TASK REQUIREMENTS = Your copy should begin with the line containing "Pixel coordinates mark", end with the line containing "black music stand select_region(36, 151, 130, 199)", match the listing below exactly, and contain no pictures.

EXERCISE DATA =
★ ★ ★ ★
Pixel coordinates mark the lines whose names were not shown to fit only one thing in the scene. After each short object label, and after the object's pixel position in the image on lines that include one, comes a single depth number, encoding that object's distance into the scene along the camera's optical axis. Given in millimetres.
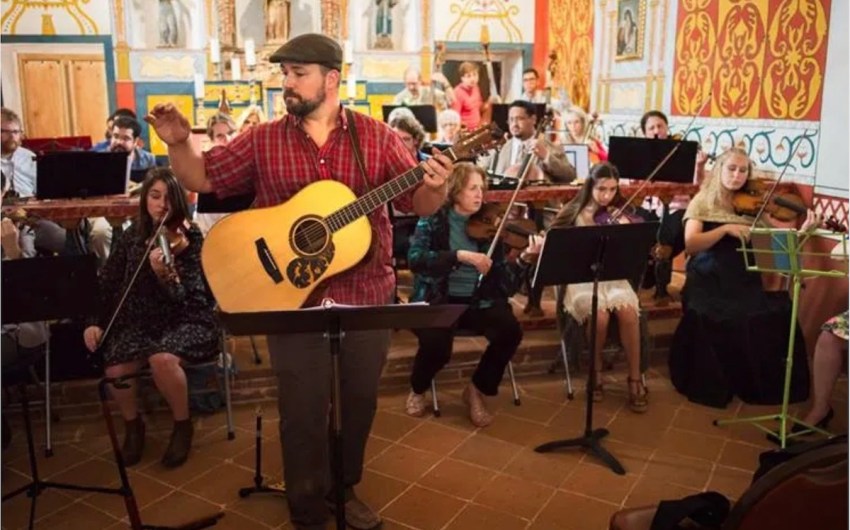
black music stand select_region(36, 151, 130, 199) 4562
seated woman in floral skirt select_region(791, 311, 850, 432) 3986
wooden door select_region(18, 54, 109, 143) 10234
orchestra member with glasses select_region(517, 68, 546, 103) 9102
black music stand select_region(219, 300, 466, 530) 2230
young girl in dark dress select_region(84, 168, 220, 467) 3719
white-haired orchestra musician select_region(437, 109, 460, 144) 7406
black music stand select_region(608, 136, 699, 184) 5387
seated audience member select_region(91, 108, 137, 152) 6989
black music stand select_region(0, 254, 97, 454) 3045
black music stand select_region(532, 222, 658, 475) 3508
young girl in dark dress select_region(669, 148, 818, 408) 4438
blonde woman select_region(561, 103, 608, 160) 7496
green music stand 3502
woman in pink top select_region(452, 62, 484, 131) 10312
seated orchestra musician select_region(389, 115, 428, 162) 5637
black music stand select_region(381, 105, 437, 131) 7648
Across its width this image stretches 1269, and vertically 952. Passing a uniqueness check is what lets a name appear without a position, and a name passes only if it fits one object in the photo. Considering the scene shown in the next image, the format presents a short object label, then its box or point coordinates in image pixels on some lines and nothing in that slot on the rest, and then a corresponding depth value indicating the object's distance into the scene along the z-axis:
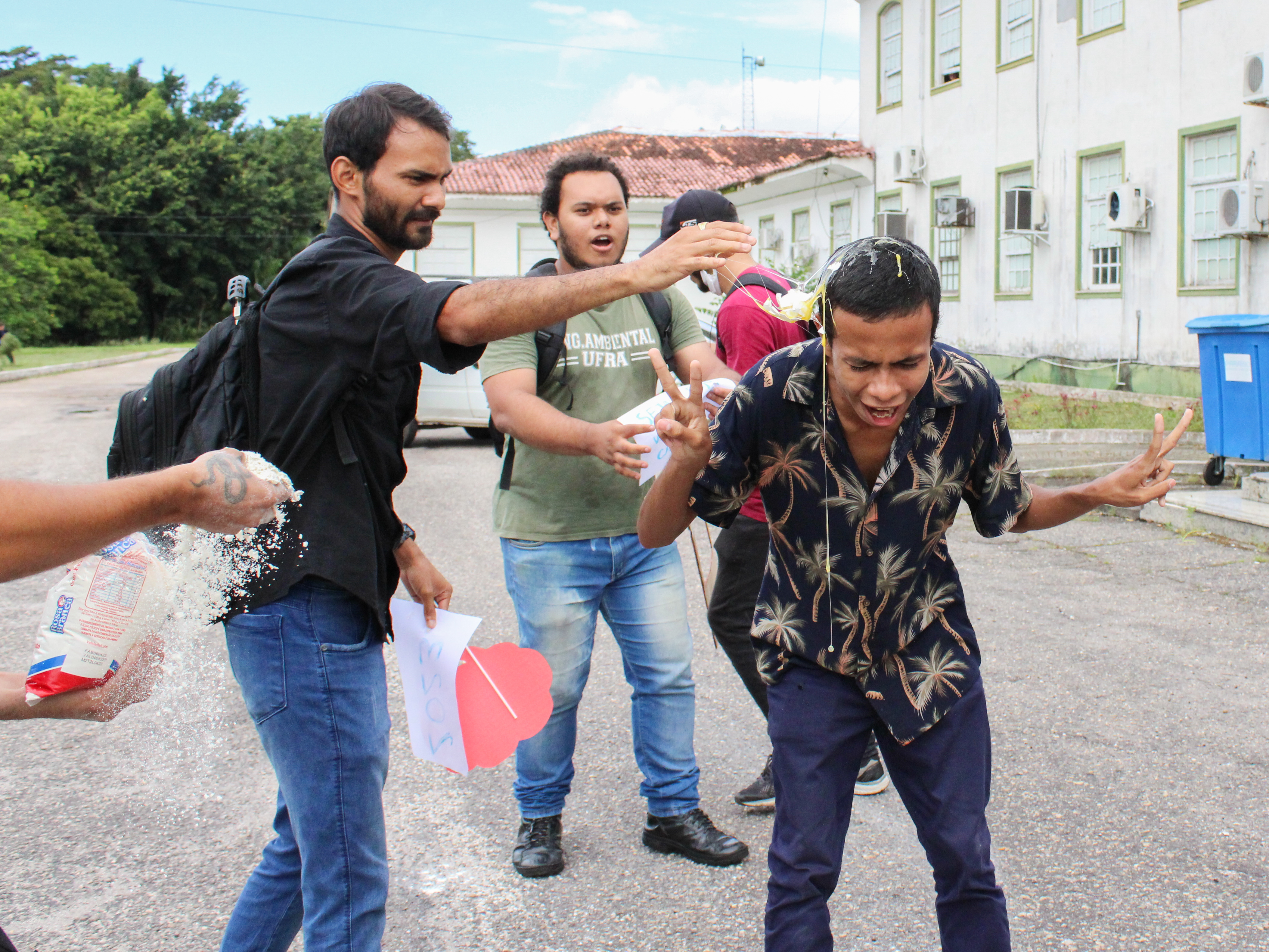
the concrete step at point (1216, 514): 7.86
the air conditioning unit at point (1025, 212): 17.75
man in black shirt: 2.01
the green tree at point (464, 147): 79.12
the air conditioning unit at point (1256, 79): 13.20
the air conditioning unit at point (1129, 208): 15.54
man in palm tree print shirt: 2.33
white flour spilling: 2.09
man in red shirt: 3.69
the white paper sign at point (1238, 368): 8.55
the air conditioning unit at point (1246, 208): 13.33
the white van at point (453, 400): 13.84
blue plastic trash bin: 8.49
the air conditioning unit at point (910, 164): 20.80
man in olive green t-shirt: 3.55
★ ★ ★ ★
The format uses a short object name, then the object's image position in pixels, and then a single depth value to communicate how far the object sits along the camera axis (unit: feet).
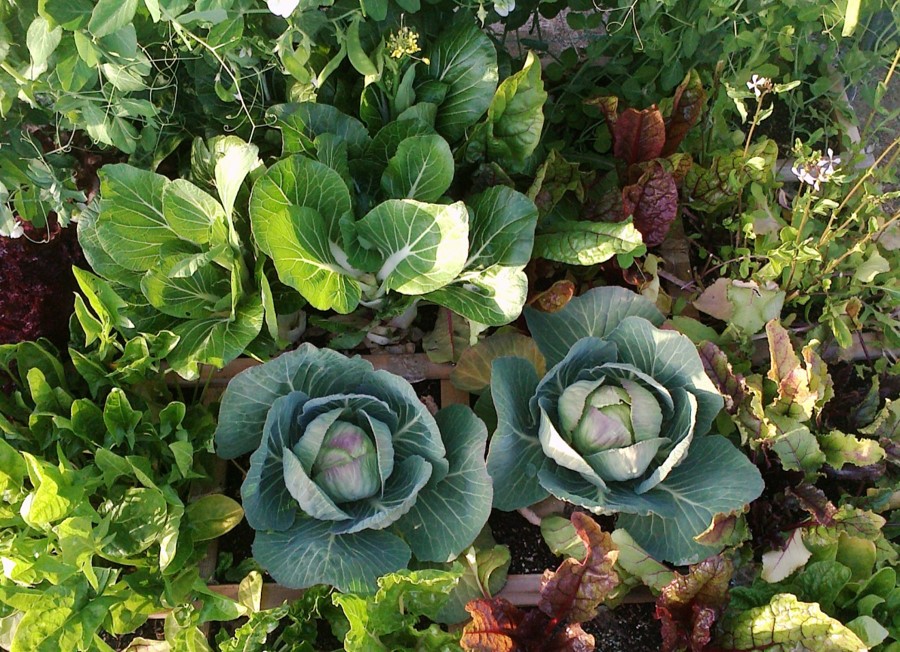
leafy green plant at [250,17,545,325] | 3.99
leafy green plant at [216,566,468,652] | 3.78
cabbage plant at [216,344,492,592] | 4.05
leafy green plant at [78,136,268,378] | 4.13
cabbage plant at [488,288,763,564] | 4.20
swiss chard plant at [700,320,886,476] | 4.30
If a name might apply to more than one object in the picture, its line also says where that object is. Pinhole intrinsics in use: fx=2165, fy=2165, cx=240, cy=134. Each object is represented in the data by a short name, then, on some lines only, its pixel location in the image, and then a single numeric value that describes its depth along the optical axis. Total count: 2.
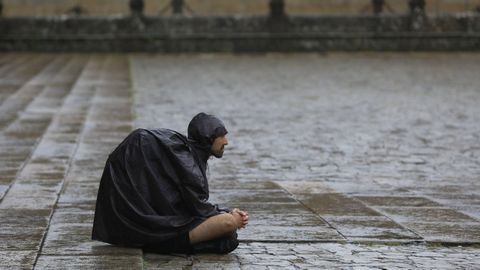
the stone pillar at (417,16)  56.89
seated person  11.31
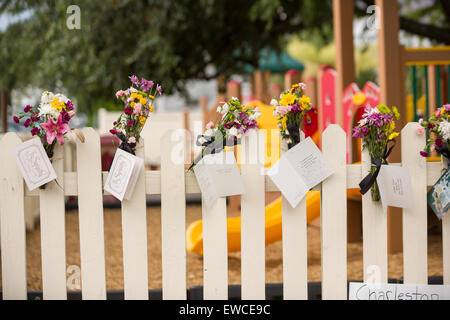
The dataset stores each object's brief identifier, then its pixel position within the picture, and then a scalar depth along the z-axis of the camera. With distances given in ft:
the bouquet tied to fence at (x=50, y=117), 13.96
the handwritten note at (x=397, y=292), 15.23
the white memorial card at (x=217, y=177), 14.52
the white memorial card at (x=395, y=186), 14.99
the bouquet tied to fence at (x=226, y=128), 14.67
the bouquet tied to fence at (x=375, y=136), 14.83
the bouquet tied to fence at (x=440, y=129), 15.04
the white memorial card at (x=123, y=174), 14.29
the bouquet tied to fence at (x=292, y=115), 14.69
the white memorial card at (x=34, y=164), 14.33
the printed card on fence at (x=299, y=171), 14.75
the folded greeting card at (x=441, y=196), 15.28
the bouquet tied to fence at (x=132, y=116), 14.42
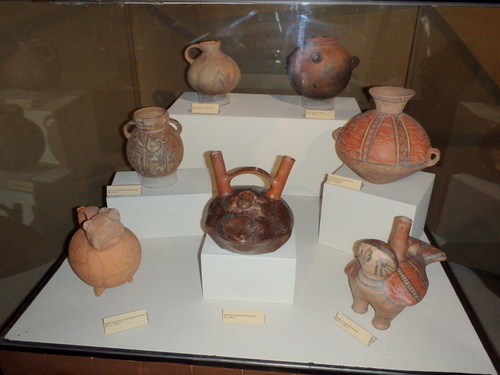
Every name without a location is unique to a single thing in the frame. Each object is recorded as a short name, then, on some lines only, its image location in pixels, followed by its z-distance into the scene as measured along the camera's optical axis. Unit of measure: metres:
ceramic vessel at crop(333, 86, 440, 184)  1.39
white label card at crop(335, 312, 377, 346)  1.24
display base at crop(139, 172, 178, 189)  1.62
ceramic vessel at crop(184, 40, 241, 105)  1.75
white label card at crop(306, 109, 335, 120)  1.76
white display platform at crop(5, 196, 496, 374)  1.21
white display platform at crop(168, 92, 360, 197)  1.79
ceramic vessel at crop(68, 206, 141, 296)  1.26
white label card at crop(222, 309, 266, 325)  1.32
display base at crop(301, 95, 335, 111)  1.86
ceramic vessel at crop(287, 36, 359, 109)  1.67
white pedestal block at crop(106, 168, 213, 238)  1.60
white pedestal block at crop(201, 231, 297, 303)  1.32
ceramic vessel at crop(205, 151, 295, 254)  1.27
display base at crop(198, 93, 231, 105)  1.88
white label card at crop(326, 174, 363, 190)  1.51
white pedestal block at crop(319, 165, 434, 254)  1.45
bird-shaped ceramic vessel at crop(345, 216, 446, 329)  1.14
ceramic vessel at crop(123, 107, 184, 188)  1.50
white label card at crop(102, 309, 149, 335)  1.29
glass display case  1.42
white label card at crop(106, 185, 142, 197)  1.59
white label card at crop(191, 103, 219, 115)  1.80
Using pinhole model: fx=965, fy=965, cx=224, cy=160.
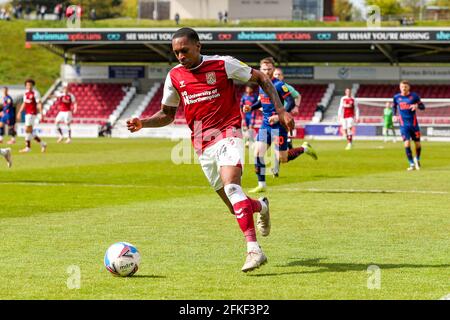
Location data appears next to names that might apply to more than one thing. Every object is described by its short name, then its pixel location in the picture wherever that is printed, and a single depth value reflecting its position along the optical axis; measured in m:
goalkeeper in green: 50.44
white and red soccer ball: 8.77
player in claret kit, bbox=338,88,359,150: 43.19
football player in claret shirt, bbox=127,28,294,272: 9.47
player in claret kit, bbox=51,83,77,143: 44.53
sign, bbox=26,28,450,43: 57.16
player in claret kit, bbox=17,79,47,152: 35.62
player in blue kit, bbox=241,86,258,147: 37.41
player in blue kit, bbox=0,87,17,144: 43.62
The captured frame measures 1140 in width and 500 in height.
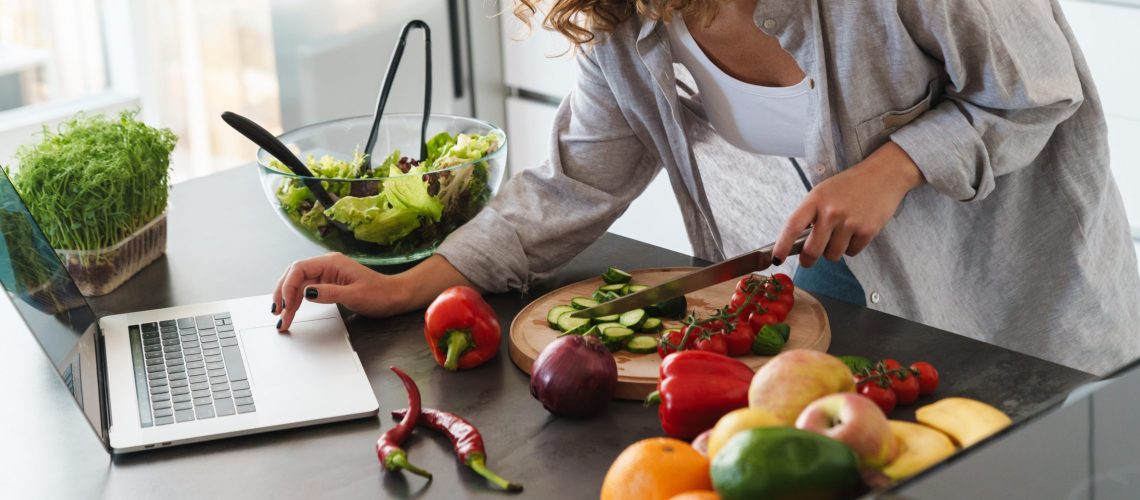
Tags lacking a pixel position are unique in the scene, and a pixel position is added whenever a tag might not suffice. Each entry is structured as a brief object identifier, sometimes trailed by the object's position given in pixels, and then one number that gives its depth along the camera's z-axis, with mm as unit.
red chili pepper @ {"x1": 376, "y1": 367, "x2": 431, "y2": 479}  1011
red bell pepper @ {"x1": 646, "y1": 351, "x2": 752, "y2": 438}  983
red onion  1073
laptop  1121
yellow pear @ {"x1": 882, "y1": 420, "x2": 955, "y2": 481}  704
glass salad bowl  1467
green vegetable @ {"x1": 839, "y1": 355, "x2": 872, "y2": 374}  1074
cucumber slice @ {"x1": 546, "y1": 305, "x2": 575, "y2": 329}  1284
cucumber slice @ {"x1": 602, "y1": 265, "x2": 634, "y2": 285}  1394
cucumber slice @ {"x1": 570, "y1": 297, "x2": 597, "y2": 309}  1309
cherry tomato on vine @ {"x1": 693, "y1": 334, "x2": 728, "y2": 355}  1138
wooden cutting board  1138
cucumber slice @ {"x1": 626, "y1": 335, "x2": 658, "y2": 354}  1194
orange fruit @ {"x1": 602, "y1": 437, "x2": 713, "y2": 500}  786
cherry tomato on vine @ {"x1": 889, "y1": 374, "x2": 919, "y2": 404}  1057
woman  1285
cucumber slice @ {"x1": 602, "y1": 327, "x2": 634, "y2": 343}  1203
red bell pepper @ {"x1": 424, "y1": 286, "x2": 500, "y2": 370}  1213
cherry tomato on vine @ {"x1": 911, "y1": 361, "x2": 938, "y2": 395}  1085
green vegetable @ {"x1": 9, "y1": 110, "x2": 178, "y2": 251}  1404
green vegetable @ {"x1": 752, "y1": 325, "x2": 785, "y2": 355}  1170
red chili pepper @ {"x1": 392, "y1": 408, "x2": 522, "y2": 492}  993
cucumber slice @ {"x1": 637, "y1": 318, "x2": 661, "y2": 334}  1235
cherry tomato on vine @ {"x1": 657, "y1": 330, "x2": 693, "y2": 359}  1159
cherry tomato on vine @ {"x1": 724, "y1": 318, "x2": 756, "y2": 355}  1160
★ ★ ★ ★
EXERCISE RESULT =
Pixel coordinates mark the lines whose names were not shown to fit only one thing in the scene. After each short object label, and after the object's pixel position in the image on lines that include one, comes a single depth number, encoding that object's distance into the scene along the camera's optical axis. Given in millimetres.
black music stand select_region(36, 151, 130, 199) 4562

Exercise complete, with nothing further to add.